Il fut traîné à la cheminée et les scélérats lui brulèrent les pieds puis le corps. La douleur lui arracha des hurlements et le malheureux donna la cachette de son argent, et Saint-Pouce et Pierre Beaumont dit Longjumeau continuèrent leur torture pendant que la bande pillait la ferme.

La République ne pouvait se permettre après les menaces extérieures et intérieures (guerre de Vendée), un troisième risque de déstabilisation aux portes de la capitale. Le juge de paix du canton d’Orgères fut chargé du dossier avec la mission d’élargir les limites de sa juridiction. En outre, il reçut l’aide du maréchal des logis de gendarmerie Vasseur qui connaissait bien la région et qui arrêta, le 27 janvier 1798, près d’Allaines, un mendiant suspect qui se révéla être Germain Bouscant dit le Borgne-de-Jouy. Grâce à ses révélations, les principaux refuges de la bande furent alors localisés.

Le 5 février 1798, un détachement de 75 gendarmes de hussards investit à l’aube le campement de la bande qui s’apprêtait à envahir le château de Faronvile et s’empara d’une partie des « chauffeurs » dont le chef Beau-François. Dans les mois qui s’suivirent, des escouades de gendarmes sillonnèrent la Beauce, le Hurepoix, le Gâtinais et arrêtèrent des individus désignés par le Borgne-de-Jouy.
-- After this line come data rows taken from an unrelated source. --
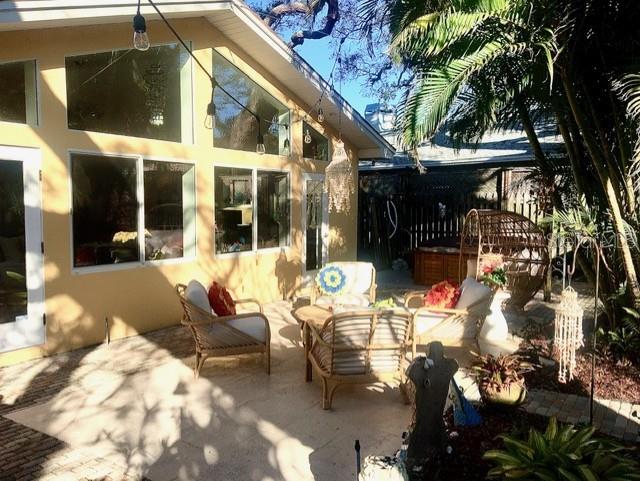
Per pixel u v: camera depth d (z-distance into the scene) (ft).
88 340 20.77
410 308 24.50
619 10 15.52
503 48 15.34
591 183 19.62
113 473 11.11
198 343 17.11
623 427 13.15
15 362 18.48
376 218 44.60
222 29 26.02
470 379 17.02
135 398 15.40
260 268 29.68
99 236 21.18
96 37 20.42
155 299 23.49
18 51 17.92
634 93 14.39
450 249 36.09
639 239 17.66
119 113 21.95
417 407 10.50
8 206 18.04
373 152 37.78
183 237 25.26
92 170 20.85
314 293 23.21
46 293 19.25
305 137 33.40
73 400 15.20
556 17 15.48
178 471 11.22
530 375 17.03
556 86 18.47
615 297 18.25
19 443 12.47
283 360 19.27
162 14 20.83
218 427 13.46
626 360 17.71
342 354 14.51
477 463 11.04
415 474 10.19
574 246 16.84
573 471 8.70
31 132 18.47
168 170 24.23
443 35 15.10
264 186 30.17
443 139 45.96
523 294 27.48
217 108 26.66
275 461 11.68
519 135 44.96
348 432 13.20
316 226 34.60
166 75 24.21
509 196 41.52
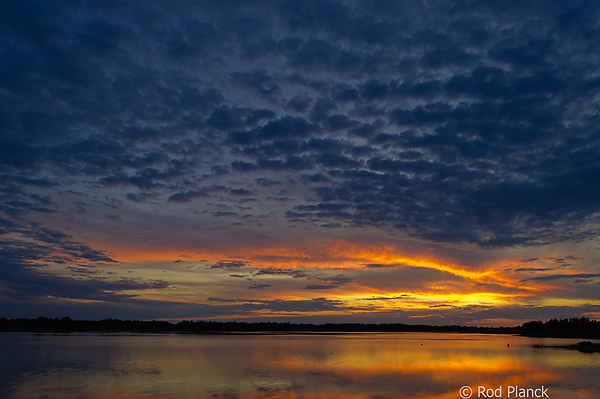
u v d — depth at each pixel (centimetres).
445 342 12475
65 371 4716
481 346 10056
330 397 3250
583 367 5338
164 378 4184
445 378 4231
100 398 3203
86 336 15888
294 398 3206
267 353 7450
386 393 3416
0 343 10219
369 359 6297
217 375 4400
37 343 10312
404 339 15362
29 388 3619
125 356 6625
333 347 9394
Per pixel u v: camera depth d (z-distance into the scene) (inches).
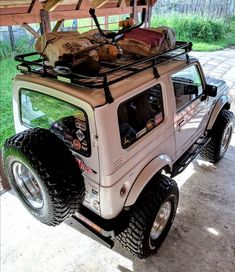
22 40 226.4
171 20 475.8
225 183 151.2
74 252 112.3
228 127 158.2
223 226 124.0
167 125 101.7
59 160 76.1
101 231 89.7
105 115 73.0
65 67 76.9
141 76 87.9
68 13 156.2
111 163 76.9
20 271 104.8
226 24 498.9
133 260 108.7
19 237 118.6
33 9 136.9
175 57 105.7
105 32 113.0
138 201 95.1
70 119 79.1
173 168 122.0
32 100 90.3
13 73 225.3
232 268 105.6
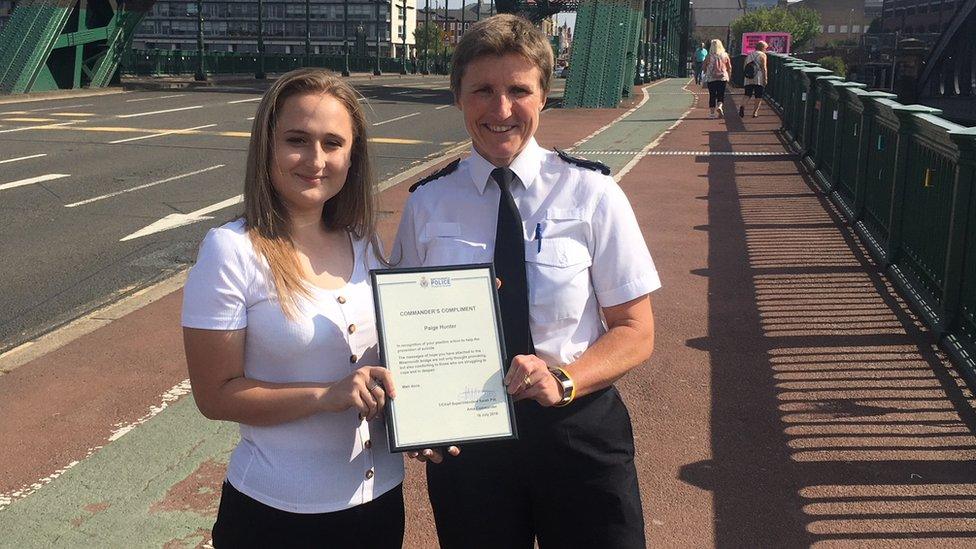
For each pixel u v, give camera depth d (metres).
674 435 4.29
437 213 2.27
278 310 2.00
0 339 6.00
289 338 2.00
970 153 5.16
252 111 24.06
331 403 1.93
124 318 6.39
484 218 2.24
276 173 2.04
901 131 6.98
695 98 30.16
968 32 24.81
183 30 154.88
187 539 3.39
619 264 2.21
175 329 6.12
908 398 4.68
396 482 2.21
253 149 2.03
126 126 19.78
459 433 1.96
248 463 2.09
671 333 5.80
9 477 3.93
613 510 2.22
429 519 3.58
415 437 1.94
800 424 4.38
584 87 26.59
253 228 2.02
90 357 5.56
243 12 151.38
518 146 2.22
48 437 4.37
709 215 9.82
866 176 8.77
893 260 7.18
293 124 2.01
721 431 4.32
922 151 6.45
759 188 11.61
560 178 2.23
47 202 10.98
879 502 3.62
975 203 5.12
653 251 8.12
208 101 27.73
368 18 145.00
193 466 4.00
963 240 5.29
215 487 3.80
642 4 30.44
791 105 17.22
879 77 49.91
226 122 20.95
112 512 3.59
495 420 1.97
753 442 4.20
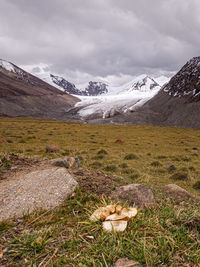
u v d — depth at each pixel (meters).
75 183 4.65
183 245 2.54
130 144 30.66
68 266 2.21
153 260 2.21
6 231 2.97
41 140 29.02
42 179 4.57
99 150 22.86
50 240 2.70
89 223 3.00
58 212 3.62
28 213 3.47
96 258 2.30
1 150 18.64
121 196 4.38
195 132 58.59
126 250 2.38
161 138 41.88
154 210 3.81
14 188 4.19
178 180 12.84
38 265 2.23
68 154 18.53
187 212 3.78
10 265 2.25
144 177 12.28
Environ 310 individus furent emprisonnés dans les prisons de Chartres dans l’attente d’être jugés. Cette rafle sans précédent mit fin aux exactions de la bande d’Orgères et le procès pouvait commencer. Il s’ouvrit le 9 mars 1800 et s’acheva 4 mois plus tard après l’audition de 594 témoins, le dossier comportait 2 000 pages d’interrogatoires et de témoignages.

Au bilan : 40 individus furent envoyés au bagne, 21 furent guillotinés, 2 se pendirent la veille de leur exécution, 64 décédèrent en prison des suites d’une épidémie de dysenterie, 111 eurent de lourdes peines de prison et 72 individus furent remis en liberté.

Signalons que certains individus de la bande d’Orgères étaient originaires de notre localité dont : Charlotte Françoise Archambault épouse de Pierre Levieux, colporteuse, demeurant à Longjumeau. Écrouée à Chartres le 29 germinal An VI (18 avril 1798), elle fut transférée à la prison des Carmélites le 16 floréal An VI (05 mai 1798) et relâchée avec son fils Vincent Denis né à Longjumeau en 1785. Pierre Beaumont dit Longjumeau né en 1778 à Saulx-les-Chartreux, compagnon de Marie Victoire Lavertu, terrassier dans une tuilerie vers Corbeil, mendiait dans les fermes depuis 1791. Arrêté le 17 pluviôse An VI (05 février 1798), il fut accusé de 10 vols et attaques de maisons ou de fermes, accompagnés de meurtres, il s’est suicidé pendant la session du Tribunal avant le jugement le 6 prairial en VIII (25 mai 1800).

La grande peur des paysans beaucerons prenait fin mais le sentiment d’insécurité et surtout la méfiance envers les étrangers persistera encore longtemps.

 

 

* Terme populaire utilisé pour désigner les bandes de criminels qui s’introduisaient la nuit chez les gens et leur brûlaient les pieds sur les braises de la cheminée pour leur faire avouer où ils cachaient leurs économies.